Extrahierter Text:
■ ■ ■ ■ ■

Aktuell stehen bei KTM rund 130.000 Motorräder auf Lager, die zumindest teilweise nicht der ab kommenden Jahr geltenden Euro5+ Abgasnorm entsprechen sollen. Ausnahmen für „auslaufende Serien” gibt es zwar, sie müssen aber eigens vom Hersteller beantragt werden und umfassen nur sehr begrenzte Stückzahlen, die dann noch bis Ende 2026 neu zugelassen werden können. Vom ARBÖ hieß es am Freitag dazu auf APA-Anfrage, dass jeder Händler pro Modell 100 Stück – oder 10 Prozent des Verkaufsvolumens – unangemeldet in das neue Jahr mitnehmen darf. Diese Bikes müssen bis Ende 2026 verkauft werden. Alle anderen Motorräder müssten noch heuer zugelassen werden und wären dann sogenannte „Tageszulassungen”.
Neue Pleite von Tochterfirma kostet 134 Menschen ihren Job
Die KTM-Insolvenz hat inzwischen auch noch eine Tochterfirma der KTM Components, die Vöcklabrucker Metallgießerei GmbH, mitgerissen. Auf eigenen Antrag ist am Freitag im Landesgericht Wels ein Konkursverfahren eröffnet worden. 134 Dienstnehmer verlieren ihre Jobs, die Passiva hat der Kreditschutzverband KSV1870 mit 3,5 Millionen Euro beziffert. Grund der Pleite sei der mehrwöchige Produktionsstopp bei KTM. Die Gießerei war erst mit 1. September von der KTM Components übernommen worden.
Die KTM AG, die KTM Components GmbH und die KTM F&E GmbH haben am 29. November beim Landesgericht Ried jeweils ihre Insolvenzanträge eingebracht. Die drei Unternehmen haben Schulden in Milliardenhöhe. 750 der insgesamt 3.670 Mitarbeiter der drei Firmen werden gekündigt. Sanierungsverfahren mit Eigenverwaltung wurden eröffnet. Am 20. Dezember findet im Landesgericht Ried die Berichtstagsatzung gemeinsam mit der ersten Gläubigerversammlung statt. Wegen des zu erwartenden hohen Andrangs werde es voraussichtlich einen eigenen Eingang für KTM-Gläubiger geben, teilte das Gericht vorab mit. Die im zwei Stunden Abstand stattfindenden Verfahren für die drei Firmen sind nur parteienöffentlich.

■ ■ ■ ■ ■

Extrahiertes Material:
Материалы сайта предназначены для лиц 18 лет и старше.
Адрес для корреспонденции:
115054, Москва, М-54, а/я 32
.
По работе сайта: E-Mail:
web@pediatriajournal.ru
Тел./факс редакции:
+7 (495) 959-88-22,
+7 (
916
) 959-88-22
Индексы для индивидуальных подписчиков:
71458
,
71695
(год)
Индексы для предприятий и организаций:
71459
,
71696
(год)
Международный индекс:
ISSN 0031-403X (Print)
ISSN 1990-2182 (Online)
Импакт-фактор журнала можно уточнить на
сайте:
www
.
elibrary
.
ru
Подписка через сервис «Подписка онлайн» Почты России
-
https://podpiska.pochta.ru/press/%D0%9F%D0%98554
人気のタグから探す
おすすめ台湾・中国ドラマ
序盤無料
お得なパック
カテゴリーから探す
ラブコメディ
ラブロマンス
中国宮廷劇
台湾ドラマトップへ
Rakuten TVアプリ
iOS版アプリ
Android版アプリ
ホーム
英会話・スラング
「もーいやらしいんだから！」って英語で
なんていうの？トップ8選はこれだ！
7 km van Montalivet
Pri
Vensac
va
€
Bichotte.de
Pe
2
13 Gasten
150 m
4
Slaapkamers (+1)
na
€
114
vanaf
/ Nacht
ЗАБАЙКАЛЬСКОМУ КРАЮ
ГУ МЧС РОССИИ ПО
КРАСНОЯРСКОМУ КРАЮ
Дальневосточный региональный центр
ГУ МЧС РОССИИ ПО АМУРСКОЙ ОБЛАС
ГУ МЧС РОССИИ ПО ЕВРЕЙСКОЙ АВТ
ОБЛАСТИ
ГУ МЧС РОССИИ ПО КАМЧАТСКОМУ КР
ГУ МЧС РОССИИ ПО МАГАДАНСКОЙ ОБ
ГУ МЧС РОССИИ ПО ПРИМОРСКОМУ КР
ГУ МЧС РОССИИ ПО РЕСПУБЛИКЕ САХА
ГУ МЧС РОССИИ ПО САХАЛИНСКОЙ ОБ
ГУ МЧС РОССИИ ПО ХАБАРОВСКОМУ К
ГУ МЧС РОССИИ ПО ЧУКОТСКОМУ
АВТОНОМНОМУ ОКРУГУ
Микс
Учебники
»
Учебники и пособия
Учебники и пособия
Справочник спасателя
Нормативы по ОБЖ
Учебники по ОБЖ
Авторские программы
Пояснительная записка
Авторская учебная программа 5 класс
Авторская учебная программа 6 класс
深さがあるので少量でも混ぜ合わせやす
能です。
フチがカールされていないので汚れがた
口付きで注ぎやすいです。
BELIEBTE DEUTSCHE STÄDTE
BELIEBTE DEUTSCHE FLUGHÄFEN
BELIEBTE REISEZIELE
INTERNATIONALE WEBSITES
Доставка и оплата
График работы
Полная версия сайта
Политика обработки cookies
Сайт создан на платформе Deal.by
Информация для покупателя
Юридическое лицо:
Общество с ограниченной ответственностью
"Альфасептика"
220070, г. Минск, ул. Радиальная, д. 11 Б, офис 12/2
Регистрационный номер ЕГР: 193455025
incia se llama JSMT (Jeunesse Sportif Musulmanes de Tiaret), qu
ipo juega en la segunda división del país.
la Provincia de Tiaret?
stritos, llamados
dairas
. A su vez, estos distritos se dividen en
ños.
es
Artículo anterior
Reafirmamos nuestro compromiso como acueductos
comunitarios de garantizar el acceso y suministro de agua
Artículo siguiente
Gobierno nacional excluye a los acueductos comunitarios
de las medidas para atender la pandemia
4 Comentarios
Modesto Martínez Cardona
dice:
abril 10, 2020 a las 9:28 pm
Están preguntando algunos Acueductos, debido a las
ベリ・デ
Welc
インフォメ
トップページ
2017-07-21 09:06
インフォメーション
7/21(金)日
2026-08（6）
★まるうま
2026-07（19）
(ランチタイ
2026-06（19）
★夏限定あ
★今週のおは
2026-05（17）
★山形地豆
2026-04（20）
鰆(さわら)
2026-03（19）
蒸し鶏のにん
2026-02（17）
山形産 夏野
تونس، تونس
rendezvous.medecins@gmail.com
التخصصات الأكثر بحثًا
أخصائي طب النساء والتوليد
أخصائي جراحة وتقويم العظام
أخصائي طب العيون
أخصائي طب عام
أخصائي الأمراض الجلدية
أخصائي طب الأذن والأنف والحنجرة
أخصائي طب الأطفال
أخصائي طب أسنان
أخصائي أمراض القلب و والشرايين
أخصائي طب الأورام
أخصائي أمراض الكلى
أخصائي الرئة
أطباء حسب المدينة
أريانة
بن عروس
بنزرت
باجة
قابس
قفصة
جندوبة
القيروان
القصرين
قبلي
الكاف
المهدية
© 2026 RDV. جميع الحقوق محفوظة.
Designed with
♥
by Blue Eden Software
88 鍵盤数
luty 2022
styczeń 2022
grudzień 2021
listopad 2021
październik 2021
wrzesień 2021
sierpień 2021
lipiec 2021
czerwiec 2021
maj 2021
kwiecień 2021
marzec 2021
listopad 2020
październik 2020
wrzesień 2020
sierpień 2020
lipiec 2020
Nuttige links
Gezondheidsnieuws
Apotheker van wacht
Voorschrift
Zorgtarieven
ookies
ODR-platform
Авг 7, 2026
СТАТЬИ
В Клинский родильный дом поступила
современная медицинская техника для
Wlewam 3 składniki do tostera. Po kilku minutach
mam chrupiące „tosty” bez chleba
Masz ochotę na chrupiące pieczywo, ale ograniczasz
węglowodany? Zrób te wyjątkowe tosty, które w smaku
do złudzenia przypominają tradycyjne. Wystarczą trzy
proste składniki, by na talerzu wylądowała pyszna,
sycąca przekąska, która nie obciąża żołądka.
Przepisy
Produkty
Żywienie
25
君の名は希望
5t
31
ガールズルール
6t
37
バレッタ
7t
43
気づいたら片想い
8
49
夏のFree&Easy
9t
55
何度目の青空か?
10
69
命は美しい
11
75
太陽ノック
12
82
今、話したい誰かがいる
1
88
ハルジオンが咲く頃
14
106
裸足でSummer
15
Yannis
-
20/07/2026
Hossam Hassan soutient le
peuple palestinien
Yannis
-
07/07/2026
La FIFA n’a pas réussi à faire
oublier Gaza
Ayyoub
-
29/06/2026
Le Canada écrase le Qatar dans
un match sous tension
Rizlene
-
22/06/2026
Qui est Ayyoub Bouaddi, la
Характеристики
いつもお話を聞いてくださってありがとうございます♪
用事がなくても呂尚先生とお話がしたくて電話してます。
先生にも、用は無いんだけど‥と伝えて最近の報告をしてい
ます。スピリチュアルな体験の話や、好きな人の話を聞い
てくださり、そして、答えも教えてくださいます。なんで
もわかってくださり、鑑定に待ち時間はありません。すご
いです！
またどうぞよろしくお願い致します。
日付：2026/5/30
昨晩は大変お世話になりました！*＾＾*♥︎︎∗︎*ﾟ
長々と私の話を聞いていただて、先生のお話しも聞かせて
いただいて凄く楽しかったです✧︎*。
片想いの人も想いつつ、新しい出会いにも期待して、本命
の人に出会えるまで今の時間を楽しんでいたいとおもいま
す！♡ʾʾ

■ ■ ■ ■ ■

Auszuführende Schritte:
[A] Bei welchem Gericht wurde laut dem Text zur KTM-Insolvenz das Konkursverfahren der Vöcklabrucker Metallgießerei GmbH eröffnet?
[B] Zählen Sie alle Firmen auf, für die laut dem Text zur KTM-Insolvenz ein Sanierungs- oder Konkursverfahren eröffnet wurde.
[C] Führen Sie den Text zur KTM-Insolvenz im Anschluss an seinen letzten Satz fort.
Das Material hat mit dem Text zur KTM-Insolvenz nichts zu tun.

Lösungen:
[A] Beim Landesgericht Wels.

[B]
- KTM AG
- KTM Components GmbH
- KTM F&E GmbH
- Vöcklabrucker Metallgießerei GmbH

[C]
Eine kleine Elite und ihre undurchsichtigen Finanzmanöver
Martin Gstöttner, Bundessprecher der Alternativen, Grünen und Unabhängigen Gewerkschafter:innen (AUGE/UG), prangert anhand der KTM-Insolvenz die „Praktiken großer Konzerne in Österreich” an und wirft Unternehmern wie KTM-Chef Stefan Pierer vor, sich der Verantwortung zu entziehen. „Während Arbeitnehmer:innen die Konsequenzen wirtschaftlicher Fehlentscheidungen ausbaden, profitiert eine kleine Elite weiterhin von undurchsichtigen Finanzmanövern”, sagt Gstöttner.
Pierer und sein Netzwerk würden zeigen, wie schädlich die Vermischung von Finanzakrobatik und industriellem Unternehmertum sein könne, warnt der Gewerkschafter. „Es ist inakzeptabel, dass Unternehmen, die durch Steuertricks und waghalsige Übernahmen aufgebläht werden, und dann im Falle eines Scheiterns zuerst die Belegschaft im Regen stehen lassen.”
Die AUGE/UG fordert deshalb ein Ende der steuerlichen Bevorzugung solcher Großkonzerne. „Während kleine und mittelständische Betriebe hart für ihre Existenz kämpfen, nutzt eine kleine Elite legale Schlupflöcher aus, um sich zu bereichern. Das ist nicht nur unfair, sondern gefährdet auch die gesamte Wirtschaft“, erklärt Gstöttner.